The bottom line is, I'm sorry. I'm embarrassed that I got caught up in the moment after the game. There's no excuse, but sometimes right after the game the adrenaline is still flowing and I made a huge, human error in judgment.” -- Ducks defensive coordinator
Nick Aliotti in a news release
Aliotti, who later apologized in a statement released by Oregon, said in a postgame session with reporters that the decision to not run the ball -- Halliday didn't hand the ball off once during the fourth quarter -- was "low class."
"In the end he's still throwing at a time when most guys would try to end the game and go home," Aliotti said, referring to Leach.
Halliday made 28 passes in the fourth quarter in breaking a 15-year-old FBS record set by Brees when the New Orleans Saints quarterback was playing for Purdue.
"I thought he kept battling in there," Leach said after the game, according to The Spokesman-Review. "Some of those picks he had some help. He got hit on one, and we dropped one and flicked it up to them."
Halliday, who leads the nation with 17 interceptions, was picked off four times as he threw for 557 yards and four touchdowns.
"I knew going in, on about Monday of last week, that we were going to throw it a lot," Halliday said. "I mean, nobody ever thinks 89 is going to be the number."
Aliotti apologized for his comments Sunday night.
"The bottom line is, I'm sorry," Aliotti said in the statement. "I'm embarrassed that I got caught up in the moment after the game.

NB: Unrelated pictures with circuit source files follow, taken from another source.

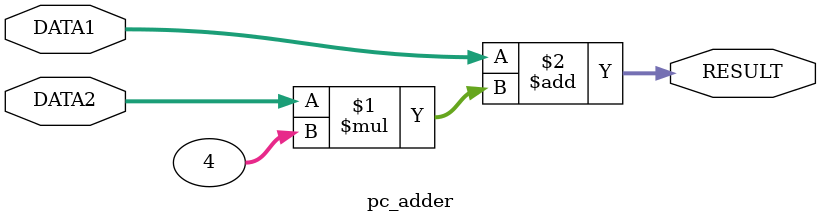
<source format=v>
module two_comp(DATA, OUT);

    input [7:0] DATA;
    output [7:0] OUT;

    assign #1 OUT = ~DATA + 1;

endmodule


module mux_8(DATA1, DATA2, SELECT, OUTPUT);

    input [7:0] DATA1, DATA2;
    input SELECT;
    output reg [7:0] OUTPUT;

    always @(DATA1, DATA2, SELECT) begin 

        if (SELECT) 
            OUTPUT = DATA2;
        else
            OUTPUT = DATA1;

    end

endmodule

module mux_32(DATA1, DATA2, SELECT, OUTPUT);

    input [31:0] DATA1, DATA2;
    input SELECT;
    output reg [31:0] OUTPUT;

    always @(DATA1, DATA2, SELECT) begin 

        if (SELECT) 
            OUTPUT = DATA2;
        else
            OUTPUT = DATA1;

    end

endmodule

module pc_adder(DATA1, DATA2, RESULT);

    input signed [31:0] DATA1;
    input signed [7:0] DATA2;
    output [31:0] RESULT;

    assign #2 RESULT = DATA1 + DATA2 * 4;

endmodule
</source>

There's no excuse, but sometimes right after the game the adrenaline is still flowing and I made a huge, human error in judgment. I wish I could take it back, and I promise it won't happen again.
"I'd like to apologize to Mike Leach and Bill Moos [Washington State athletic director], Washington State and its fans, and Oregon and our fans."
On Monday night, the Pac-12 Conference reprimanded Aliotti and fined him $5,000.
"The Pac-12 has specific rules that prohibit our coaches from making public comments about officiating, and this prohibition specifically includes comments that create doubts about the credibility of the Conference's officiating program," commissioner Larry Scott said in a statement. "His comments also showed a lack of support for the Pac-12's policies on Sportsmanship and Standards of Conduct, which call for our coaches to treat opponents with respect."
Aliotti had been adamant in his criticism of Leach when speaking to media after the blowout.
"I am kind of stunned he would keep his quarterback and crew in there,'' Aliotti told reporters, according to The Oregonian. "And still he threw the ball with 20 seconds left. But he did.
"They want stats, they got stats. But we got the most important stat, and that's the 'W,' and we are happy about that.''
Leach was complimentary after the game of the Ducks, who led 34-24 at halftime.
"One thing that is really impressive about Oregon is how decisively they play," Leach said. "They're probably the most decisive team in how they play in the country."